Conclusions and Relevance
The probability of fracture nonunion can be based on patient-specific risk factors at presentation. Risk of nonunion is a function of fracture severity, fracture location, disease comorbidity, and medication use.
The rate of fracture nonunion is estimated to be between 5%1 and 10%,2 and the rate of nonunion may be increasing as the survival rate for patients with severe injuries improves.3 The risk of nonunion is related to the severity of injury resulting in fracture,4 and many randomized clinical trials5 have shown that variations in nonunion rates are associated with different surgical treatments. However, progression to nonunion is not fully explained by these factors alone.6 Determination of the probability for and potential mitigation of nonunion risk is an important clinical objective because patients with nonunion can expect more long-term pain, physical disability, mental health problems, and medical treatment costs as well as a slower return to normal work productivity.7 Herein, we describe the epidemiology of fracture nonunion in adults, with a focus on information available to the clinician at patient presentation. We hypothesize that the interplay between a patient’s physiologic risk factors and fracture characteristics increases the risk of fracture nonunion.5 We tested this hypothesis in a large payer database of patients with fracture in the United States.8
Truven Health Analytics (Durham, North Carolina) compiled patient-level health claims data for medical and drug expenses, together with laboratory test results, hospital discharge information, and death data on 90.1 million patients.9 Data were submitted by hospitals, managed care organizations, Medicare and Medicaid programs, and approximately 300 large corporations in exchange for benchmark reports.9 This study was approved and exempted from the need for informed consent by the institutional review board of Duke University Medical Center because patient data were deidentified.
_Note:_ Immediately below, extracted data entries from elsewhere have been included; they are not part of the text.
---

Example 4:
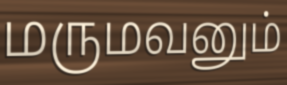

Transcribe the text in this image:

மருமவனும்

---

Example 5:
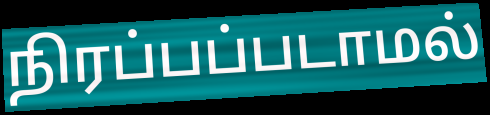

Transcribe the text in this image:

நிரப்பப்படாமல்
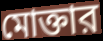
মোক্তার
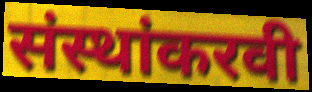
संस्थांकरवी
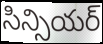
సిన్సియర్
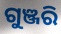
ଗୁଞ୍ଜରି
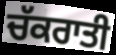
ਚੱਕਰਾਤੀ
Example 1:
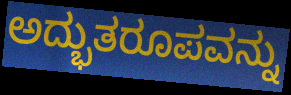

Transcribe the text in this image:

ಅದ್ಭುತರೂಪವನ್ನು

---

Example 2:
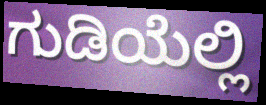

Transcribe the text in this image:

ಗುಡಿಯೆಲ್ಲಿ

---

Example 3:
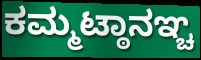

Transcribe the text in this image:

ಕಮ್ಮಟ್ಠಾನಞ್ಚ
The final database contained 1 row per unique fracture, with comma-separated values for patient variables. Variables included patient demographics, treatment procedures as per the Current Procedural Terminology codes; disease comorbidities as per the International Classification of Diseases, Ninth Revision (ICD-9) codes; and drug prescriptions as per National Drug Code Directory (https://www.accessdata.fda.gov/scripts/cder/ndc/) codes.
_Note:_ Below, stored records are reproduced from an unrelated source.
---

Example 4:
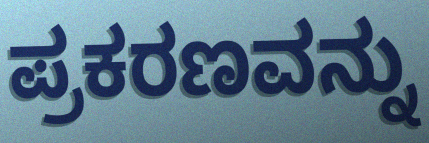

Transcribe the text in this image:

ಪ್ರಕರಣವನ್ನು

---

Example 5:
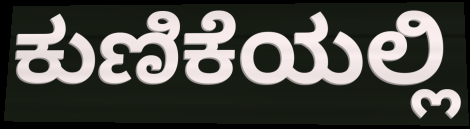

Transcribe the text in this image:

ಕುಣಿಕೆಯಲ್ಲಿ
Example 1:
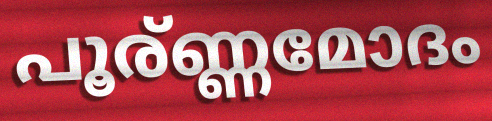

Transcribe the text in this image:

പൂര്ണ്ണമോദം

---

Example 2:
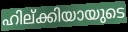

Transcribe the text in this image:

ഹില്ക്കിയായുടെ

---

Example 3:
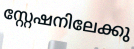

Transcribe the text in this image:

സ്റ്റേഷനിലേക്കു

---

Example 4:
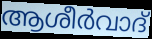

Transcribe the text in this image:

ആശീർവാദ്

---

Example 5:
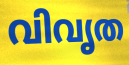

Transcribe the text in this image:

വിവൃത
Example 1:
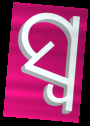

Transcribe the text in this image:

ସ୍ୱ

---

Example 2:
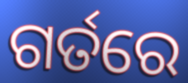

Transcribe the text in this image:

ଗର୍ତରେ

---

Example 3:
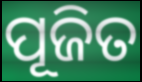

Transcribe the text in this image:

ପୂଜିତ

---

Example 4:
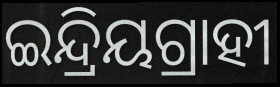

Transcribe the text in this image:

ଇନ୍ଦ୍ରିୟଗ୍ରାହୀ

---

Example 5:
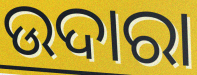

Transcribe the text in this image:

ଉଦାରା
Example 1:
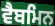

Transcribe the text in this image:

ਵੈਬਮਿਨ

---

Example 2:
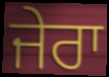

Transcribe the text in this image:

ਜੇਰਾ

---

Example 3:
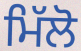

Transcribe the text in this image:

ਮਿੱਲੋ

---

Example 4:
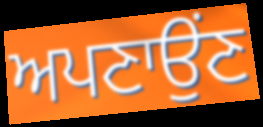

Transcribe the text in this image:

ਅਪਣਾਉਂਣ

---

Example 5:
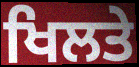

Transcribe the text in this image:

ਖਿਲਤੇ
Study inclusion was limited to patients with a coded bone fracture in calendar year 2011. Patients were excluded if they had less than 12 months of continuous enrollment following fracture so as to capture all coded nonunions.
Fractures were identified based on 5-digit ICD-9 codes. Rule-out codes were not counted; such codes are used to order radiography in some patients who may not have a fracture. In addition, codes with an unspecified character string in the definition were not used because such codes are replaced with a specific code defining the location of the fracture. Nonunion was determined by the presence of either a nonunion code or a code for prescription use of an electrical bone stimulation device since such devices are used to treat nonunion. Patients who used low-intensity pulsed ultrasound devices for a fresh fracture were excluded because this prescription device may increase the healing rate for bone.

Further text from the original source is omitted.